Un résidant de Québec, actif depuis des années dans le milieu de la revente de marijuana, confirme à La Presse avoir observé un changement d'attitude marqué de la part des revendeurs au cours des dernières semaines. L'un d'entre eux a abaissé de 10 $ le prix demandé pour 7 grammes de marijuana, le faisant passer de 50 $ à 40 $. Il s'apprête aussi à offrir en tout temps différentes variétés de pot aux consommateurs, qui pourront choisir avec précision l'effet désiré : relaxation, fou rire, sommeil, appétit, etc.

«Clairement, les revendeurs se positionnent. Avant, tu prenais ce qu'ils te donnaient. Tout ce qu'ils faisaient, c'est qu'ils te montraient deux sortes de pot et disaient : celui-là gèle plus que l'autre. Mais ils savent que le consommateur va être plus renseigné, et ils vont se coller le plus possible au marché légal», affirme ce résidant.

De nombreux consommateurs canadiens ont déjà acquis une connaissance accrue des types de produits offerts depuis la légalisation du pot dans plusieurs États américains et la multiplication des sites web.
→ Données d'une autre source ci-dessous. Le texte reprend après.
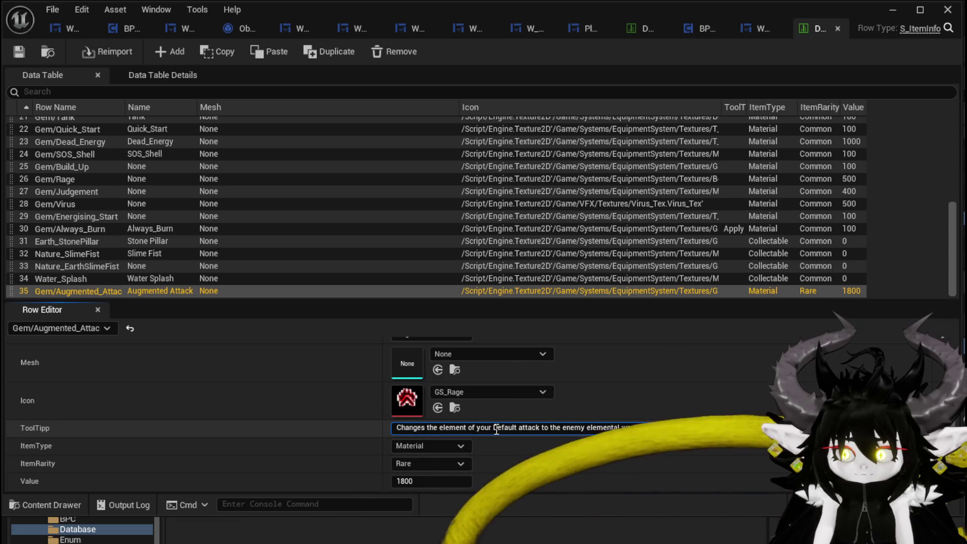
{"action": "key", "text": "End"}
{"action": "type", "text": "."}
Plusieurs s'attendent à ce que les revendeurs suivent de près l'offre qui sera faite à la Société québécoise du cannabis et dans les autres points de vente légaux au Canada, afin d'adapter leur offre.

«Prenons l'exemple du "Jean-Guy", l'une des meilleures variétés de pot sur le marché en ce moment. Les revendeurs vont dire à leurs clients : cette semaine, j'ai du Jean-Guy, plutôt que de le prendre à la Société québécoise du cannabis, viens me l'acheter, je vais te le vendre deux fois moins cher», a expliqué notre source.

Des données récentes démontrent par ailleurs que le prix de la marijuana est en baisse marquée au pays depuis deux ans. Selon un outil de mesure conçu par Statistique Canada, le prix moyen de 1 gramme de cannabis s'élevait à 6,81 $ à la fin de mars, contre 7,48 $ l'an dernier et 8,12 $ en 2016.

Le Québec affiche le prix moyen le plus bas du pays, à 5,85 $ le gramme, selon les consommateurs qui ont donné de l'information à Statistique Canada.